Зализняк обнял Жилу, расцеловались трижды.
— Довольно, обслюнявишь совсем, мне противно и целоваться будет, — отстранил Жилу Данило Хрен. — Или, может, теперь мной побрезгаешь? Как же, атаман на всю губу! С Жилой ещё целоваться можно, он тоже в старших ходит, — говорил Хрен, уже обнимая Зализняка. — Видишь, у меня уже и ус отрос… Пришли помогать тебе… коржи есть. — Он бросил на скамью шапку. — Жаль, не все выступили… Там на Сечи такая каша заварилась. Калнышевский и старшины под страхом смерти запретили идти к вам. Как видишь, кое-кому и смерть не страшна. Куреней на полтора, а то и более набралось, чуть не с боем выходили из Сечи.
Зализняк несказанно обрадовался прибытию запорожцев. Это была не только значительная воинская сила, это было одобрением запорожцами их восстания, это означало, что рядом становились ещё несколько верных, храбрых друзей. И от этого сердце застучало быстрее, а на душе стало радостно.
Это настроение не оставляло Максима целый день. Зализняк ходил улыбающийся, не отпуская от себя сечевых побратимов, пока Хрен не пнул кулаком под бок Жилу:
— Чего это он на нас поглядывает, как на девок засватанных? Еще сглазит. Отпускай нас, Максим, мы спать пойдем.
Василь сидел возле вала и глядел на костер, что, весело потрескивая, вылизывал быстрыми языками траву вокруг себя. Ему вспомнилось село, долина, в которой он, бывало, пас отару, костер под вербами.

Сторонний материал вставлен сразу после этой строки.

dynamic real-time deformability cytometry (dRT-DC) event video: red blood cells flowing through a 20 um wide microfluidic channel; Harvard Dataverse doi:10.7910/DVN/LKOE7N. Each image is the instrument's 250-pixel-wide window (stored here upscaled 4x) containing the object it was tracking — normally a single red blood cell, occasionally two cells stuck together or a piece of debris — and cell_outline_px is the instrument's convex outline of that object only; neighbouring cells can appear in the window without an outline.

Впечатлительный и любознательный, хлопец мог часами лежать в траве и смотреть, как облака сплетаются в причудливые клубки. Иногда они напоминали ему горы или дома, но проходили минуты, и облака расползались, меняли очертания, даже жаль было, что исчезает это видение. Сколько мыслей приходило в такие часы! Василь любил оставаться наедине. А вот сейчас одиночество угнетало. Василю казалось, что он тут совсем одинок, никому не нужен. Никто на него не обращает внимания, все заняты своими делами. Вон, сцепившись накрест, борются, словно медведи, двое гайдамаков, а толпа зрителей потешается над этим зрелищем. Каждому любопытно увидеть, кому же достанется карбованец, который лежит сбоку на шапке. Всем весело… Почему же нельзя сделать так, чтобы они были с Яном вместе?
Василь вздрогнул от неожиданности — чья-то рука легла на его плечо. Он повернулся всем телом и увидел Зализняка.

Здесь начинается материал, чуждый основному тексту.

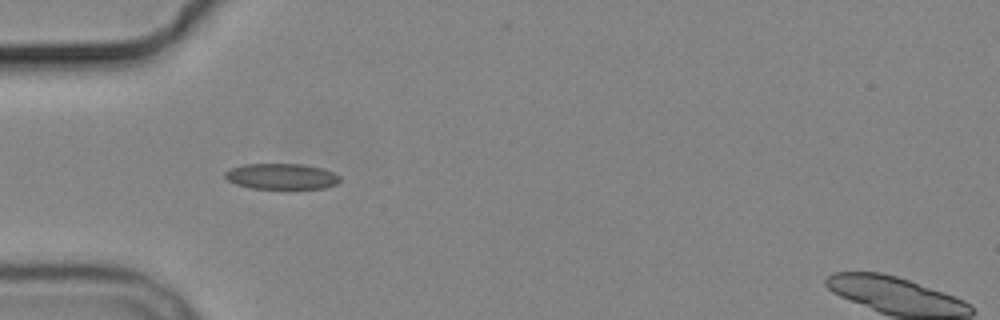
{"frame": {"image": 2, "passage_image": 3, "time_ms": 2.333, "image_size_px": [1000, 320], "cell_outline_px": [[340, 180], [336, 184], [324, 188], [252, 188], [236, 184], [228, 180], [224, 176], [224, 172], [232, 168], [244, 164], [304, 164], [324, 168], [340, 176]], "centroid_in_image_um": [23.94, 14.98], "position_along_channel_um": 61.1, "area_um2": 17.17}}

— Скучно одному? Не грусти, найдутся вскорости и друзья и побратимы. Дома, верно, мать оставил, может, и дивчину?
И большая рука нежно погладила Василя по плечу, совсем так, как это делал Ян. Василю сразу сделалось как-то тепло, спокойно, и он невольно прижался к плечу Зализняка.
— Где Ян, он скоро вернется? — спросил, доверчиво заглядывая атаману в глаза.
— Не знаю, когда управятся. Не жди его, пойдем спать, они могут и задержаться.
…Ян вернулся перед утром. Утомленные, голодные кони дергали с веток вяза листья — всадники не спешили поснимать с них седла и отвести на поляну.
В эту ночь Швачка делал наезд на Жаботин, расположенный в яру по дороге на Смелу и Черкассы. В нем стоял большой отряд конфедератов и гарнизон надворной охраны. Ян не принимал участия в бою. Он вообще мало разбирался в событиях этой ночи. Гайдамаки выехали вечером, скакали какими-то ярами, потом поднялись на пригорок и ещё немного проехали лесом. Часть гайдамаков спешилась и, связав по нескольку лошадей, двинулась куда-то в ночь. Их повел Швачка. Другая часть на конях отъехала влево, в яр. Ян остался на поляне с коноводами. Он слышал далекие выстрелы, потом на горе, как факел, вспыхнул замок, осветив притихшее в яру местечко. Вскоре стрельба затихла, и только из местечка доносилось завывание собак да звон колоколов Швачки долго не было.